The immune system must maintain a delicate balance between the positive signals that activate lymphocytes and the negative signals that dampen inappropriate immune responses. If this balance is upset, the immune system either does not respond to pathogens or responds inappropriately, resulting in autoimmune disease. Antigens, cytokines, and death-inducing members of the tumor necrosis factor (TNF) family (1, 2) all contribute to homeostatic regulation of the immune system. Several recent reports, including one by Lu and Lemke (3) on page 306 of this issue, now implicate the Tyro-3 family of receptor tyrosine kinases as important players in immune regulation. The Tyro-3 family (Tyro-3, Axl, and Mer) may fine-tune the immune response by modulating the activity of macrophages and other antigen-presenting cells (APCs) that present antigen to T and B lymphocytes (3–5).

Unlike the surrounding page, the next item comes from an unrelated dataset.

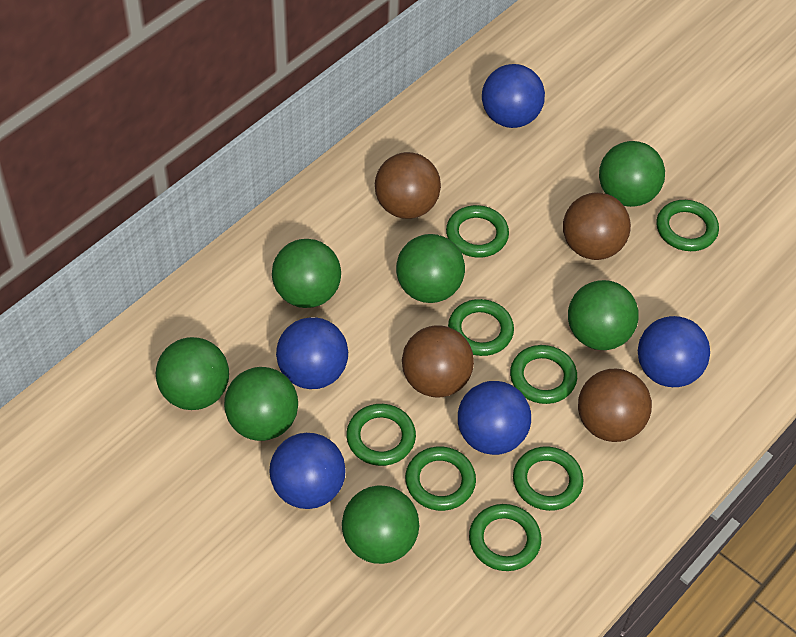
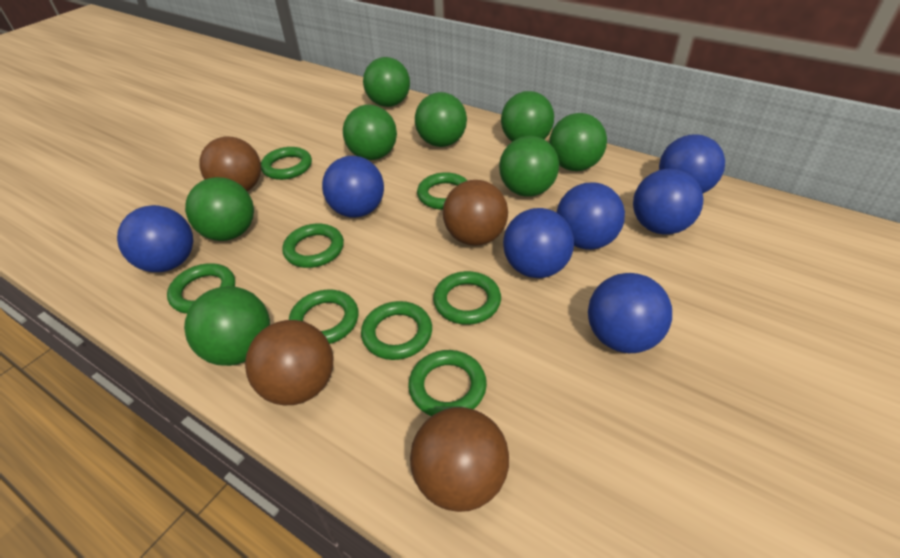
blue ball: 5 -> 7
green ball: 7 -> 8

The Tyro-3 receptor tyrosine kinases have an extracellular region composed of two immunoglobulin-like domains and two fibronectin-like domains, and an intracellular kinase domain that contains a distinctive Lys-Trp-Ile-Ala-Ile-Glu-Ser motif [reviewed in (6)]. These receptors are overexpressed by many tumors and can transform (immortalize) cultured cells in vitro, suggesting that they provide positive growth-promoting signals to cells. They activate Src family kinases and signaling pathways downstream of Grb2 (an adapter protein in the Ras pathway), promoting cell proliferation and protecting against programmed cell death (apoptosis). The ligands for these receptors, protein S (an anticoagulant) and Gas6, are expressed by many cell types and share similarities with sex hormone-binding globulin. Although the Tyro-3 receptors and their ligands have been well characterized, the signaling pathways that they activate are poorly understood.